WHAT YOU ARE ASKED TO DO:
Please copy the leading lines of the entries below exactly, concluding with the line in which "have been debunked.***" occurs.

+---+

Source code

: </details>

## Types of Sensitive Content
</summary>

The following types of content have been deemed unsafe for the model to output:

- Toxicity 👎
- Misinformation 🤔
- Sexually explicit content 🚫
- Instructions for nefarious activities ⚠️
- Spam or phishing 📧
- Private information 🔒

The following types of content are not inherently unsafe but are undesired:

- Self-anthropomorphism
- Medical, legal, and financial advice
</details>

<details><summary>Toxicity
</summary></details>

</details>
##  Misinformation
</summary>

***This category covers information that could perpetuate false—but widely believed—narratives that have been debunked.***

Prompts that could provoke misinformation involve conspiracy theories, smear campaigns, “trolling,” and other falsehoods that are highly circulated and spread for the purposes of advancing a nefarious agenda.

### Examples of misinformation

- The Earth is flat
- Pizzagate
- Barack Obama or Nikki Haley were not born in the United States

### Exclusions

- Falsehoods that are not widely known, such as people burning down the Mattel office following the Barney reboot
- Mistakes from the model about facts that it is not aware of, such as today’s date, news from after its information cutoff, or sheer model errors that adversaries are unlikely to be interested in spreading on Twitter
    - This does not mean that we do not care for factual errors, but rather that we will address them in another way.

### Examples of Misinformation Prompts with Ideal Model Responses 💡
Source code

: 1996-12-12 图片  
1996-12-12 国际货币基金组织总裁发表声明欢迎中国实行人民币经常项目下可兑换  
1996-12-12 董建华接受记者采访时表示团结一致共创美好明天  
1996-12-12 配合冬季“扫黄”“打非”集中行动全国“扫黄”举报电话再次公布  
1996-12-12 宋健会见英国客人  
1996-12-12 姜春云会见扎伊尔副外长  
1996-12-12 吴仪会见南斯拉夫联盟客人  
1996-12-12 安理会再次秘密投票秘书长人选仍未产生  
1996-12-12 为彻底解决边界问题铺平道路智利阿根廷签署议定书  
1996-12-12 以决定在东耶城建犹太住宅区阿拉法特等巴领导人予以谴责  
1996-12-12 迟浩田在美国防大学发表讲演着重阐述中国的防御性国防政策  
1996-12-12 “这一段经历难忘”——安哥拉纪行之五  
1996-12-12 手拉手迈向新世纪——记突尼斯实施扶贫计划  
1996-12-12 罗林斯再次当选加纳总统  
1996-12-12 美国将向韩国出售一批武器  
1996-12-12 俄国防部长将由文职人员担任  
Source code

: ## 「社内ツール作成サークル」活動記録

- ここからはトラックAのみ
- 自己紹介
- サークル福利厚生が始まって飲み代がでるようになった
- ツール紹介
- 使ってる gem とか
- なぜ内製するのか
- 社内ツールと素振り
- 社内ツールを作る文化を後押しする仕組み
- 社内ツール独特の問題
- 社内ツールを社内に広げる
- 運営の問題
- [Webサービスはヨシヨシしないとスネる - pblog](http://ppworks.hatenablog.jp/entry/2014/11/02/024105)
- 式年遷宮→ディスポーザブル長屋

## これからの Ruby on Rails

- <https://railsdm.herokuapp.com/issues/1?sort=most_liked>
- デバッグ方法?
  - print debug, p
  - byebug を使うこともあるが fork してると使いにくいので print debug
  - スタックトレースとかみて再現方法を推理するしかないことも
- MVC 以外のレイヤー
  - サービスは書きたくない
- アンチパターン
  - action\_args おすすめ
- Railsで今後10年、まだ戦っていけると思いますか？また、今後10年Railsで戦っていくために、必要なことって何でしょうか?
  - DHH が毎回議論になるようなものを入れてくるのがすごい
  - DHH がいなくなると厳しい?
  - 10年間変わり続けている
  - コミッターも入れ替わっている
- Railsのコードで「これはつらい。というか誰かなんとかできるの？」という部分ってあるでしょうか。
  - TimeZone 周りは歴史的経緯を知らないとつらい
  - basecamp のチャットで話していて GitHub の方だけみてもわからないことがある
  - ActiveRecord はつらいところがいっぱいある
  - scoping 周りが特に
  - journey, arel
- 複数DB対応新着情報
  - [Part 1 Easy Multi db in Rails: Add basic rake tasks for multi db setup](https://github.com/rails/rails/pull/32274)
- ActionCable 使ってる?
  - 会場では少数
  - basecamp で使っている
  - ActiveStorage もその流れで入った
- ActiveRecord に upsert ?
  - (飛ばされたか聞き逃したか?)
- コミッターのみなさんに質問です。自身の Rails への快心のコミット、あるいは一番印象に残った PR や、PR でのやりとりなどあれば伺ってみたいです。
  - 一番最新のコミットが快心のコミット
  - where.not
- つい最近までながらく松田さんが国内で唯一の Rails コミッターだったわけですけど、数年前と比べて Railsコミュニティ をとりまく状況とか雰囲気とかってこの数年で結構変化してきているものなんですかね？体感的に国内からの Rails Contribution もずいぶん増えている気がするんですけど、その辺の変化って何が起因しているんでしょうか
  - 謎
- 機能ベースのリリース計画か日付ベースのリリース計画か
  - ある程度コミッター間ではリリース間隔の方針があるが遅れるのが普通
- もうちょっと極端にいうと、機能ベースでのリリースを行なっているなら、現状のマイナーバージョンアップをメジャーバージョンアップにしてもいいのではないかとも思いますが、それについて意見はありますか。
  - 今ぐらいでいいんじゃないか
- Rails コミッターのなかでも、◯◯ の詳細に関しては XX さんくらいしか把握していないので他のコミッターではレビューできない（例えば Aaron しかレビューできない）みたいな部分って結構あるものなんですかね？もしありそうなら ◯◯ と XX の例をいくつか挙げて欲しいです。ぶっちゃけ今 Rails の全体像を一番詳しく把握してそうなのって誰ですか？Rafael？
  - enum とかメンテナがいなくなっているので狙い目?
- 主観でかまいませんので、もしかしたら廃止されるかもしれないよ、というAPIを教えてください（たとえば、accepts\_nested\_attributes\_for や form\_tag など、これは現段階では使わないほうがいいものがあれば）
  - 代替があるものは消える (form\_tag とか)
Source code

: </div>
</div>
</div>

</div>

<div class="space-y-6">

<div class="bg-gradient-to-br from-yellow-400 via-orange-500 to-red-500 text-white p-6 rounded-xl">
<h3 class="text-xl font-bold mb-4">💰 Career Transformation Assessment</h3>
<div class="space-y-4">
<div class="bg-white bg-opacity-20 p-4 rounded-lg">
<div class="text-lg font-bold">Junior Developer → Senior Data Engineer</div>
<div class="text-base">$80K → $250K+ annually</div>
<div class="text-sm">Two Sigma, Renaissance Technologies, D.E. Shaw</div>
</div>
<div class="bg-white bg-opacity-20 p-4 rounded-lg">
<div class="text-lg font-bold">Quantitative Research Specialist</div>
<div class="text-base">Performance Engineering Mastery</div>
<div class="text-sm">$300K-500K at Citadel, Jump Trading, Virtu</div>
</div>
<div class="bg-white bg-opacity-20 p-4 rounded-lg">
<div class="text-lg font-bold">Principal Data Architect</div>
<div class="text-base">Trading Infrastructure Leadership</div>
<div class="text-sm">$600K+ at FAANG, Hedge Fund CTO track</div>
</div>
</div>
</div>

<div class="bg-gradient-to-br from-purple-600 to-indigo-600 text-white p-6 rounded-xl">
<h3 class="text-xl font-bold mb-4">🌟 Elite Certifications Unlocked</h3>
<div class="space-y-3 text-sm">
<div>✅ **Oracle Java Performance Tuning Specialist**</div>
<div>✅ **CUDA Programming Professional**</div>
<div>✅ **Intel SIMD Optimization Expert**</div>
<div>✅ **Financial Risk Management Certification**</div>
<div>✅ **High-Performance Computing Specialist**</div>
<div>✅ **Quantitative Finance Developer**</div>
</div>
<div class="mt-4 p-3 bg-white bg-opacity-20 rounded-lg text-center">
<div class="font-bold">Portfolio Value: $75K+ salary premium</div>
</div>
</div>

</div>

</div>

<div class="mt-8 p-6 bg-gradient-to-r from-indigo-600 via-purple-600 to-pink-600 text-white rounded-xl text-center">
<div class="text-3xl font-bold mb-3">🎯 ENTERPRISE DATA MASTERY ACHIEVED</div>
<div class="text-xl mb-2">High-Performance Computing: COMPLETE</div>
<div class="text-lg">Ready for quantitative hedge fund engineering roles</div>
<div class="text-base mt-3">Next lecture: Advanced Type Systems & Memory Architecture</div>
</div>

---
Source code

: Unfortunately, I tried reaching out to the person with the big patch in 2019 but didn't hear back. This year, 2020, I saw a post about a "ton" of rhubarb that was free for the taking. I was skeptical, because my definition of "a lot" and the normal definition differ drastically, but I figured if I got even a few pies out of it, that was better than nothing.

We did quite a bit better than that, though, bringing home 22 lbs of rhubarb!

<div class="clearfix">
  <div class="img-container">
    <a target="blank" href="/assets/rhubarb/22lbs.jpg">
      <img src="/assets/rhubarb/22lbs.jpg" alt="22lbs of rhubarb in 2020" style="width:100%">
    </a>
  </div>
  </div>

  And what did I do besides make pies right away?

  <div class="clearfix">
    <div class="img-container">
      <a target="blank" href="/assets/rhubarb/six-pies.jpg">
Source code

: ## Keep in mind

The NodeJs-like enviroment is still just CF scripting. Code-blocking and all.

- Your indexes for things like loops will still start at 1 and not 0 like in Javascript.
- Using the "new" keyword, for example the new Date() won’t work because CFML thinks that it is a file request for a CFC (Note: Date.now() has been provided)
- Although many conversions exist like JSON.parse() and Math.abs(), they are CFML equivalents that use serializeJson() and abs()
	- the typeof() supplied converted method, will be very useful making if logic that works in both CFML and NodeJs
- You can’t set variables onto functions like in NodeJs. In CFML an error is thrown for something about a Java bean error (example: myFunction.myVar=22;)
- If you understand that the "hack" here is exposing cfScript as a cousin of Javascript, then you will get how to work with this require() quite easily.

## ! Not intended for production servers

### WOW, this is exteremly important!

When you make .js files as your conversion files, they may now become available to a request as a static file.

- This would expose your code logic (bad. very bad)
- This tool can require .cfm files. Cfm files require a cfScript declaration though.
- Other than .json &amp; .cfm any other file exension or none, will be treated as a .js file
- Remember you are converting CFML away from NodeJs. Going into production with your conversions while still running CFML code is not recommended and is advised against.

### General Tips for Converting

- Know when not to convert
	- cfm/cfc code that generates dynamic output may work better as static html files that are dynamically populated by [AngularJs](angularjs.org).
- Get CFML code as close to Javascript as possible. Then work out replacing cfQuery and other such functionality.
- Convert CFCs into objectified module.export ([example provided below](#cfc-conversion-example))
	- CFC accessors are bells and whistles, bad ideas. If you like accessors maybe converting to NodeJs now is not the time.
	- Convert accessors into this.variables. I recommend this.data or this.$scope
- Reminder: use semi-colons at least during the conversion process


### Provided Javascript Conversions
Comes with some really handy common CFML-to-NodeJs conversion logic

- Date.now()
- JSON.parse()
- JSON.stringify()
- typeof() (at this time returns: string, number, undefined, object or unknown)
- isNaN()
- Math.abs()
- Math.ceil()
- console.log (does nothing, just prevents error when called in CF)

+---+

EXERCISE RESPONSE:
Source code

: </details>

## Types of Sensitive Content
</summary>

The following types of content have been deemed unsafe for the model to output:

- Toxicity 👎
- Misinformation 🤔
- Sexually explicit content 🚫
- Instructions for nefarious activities ⚠️
- Spam or phishing 📧
- Private information 🔒

The following types of content are not inherently unsafe but are undesired:

- Self-anthropomorphism
- Medical, legal, and financial advice
</details>

<details><summary>Toxicity
</summary></details>

</details>
##  Misinformation
</summary>

***This category covers information that could perpetuate false—but widely believed—narratives that have been debunked.***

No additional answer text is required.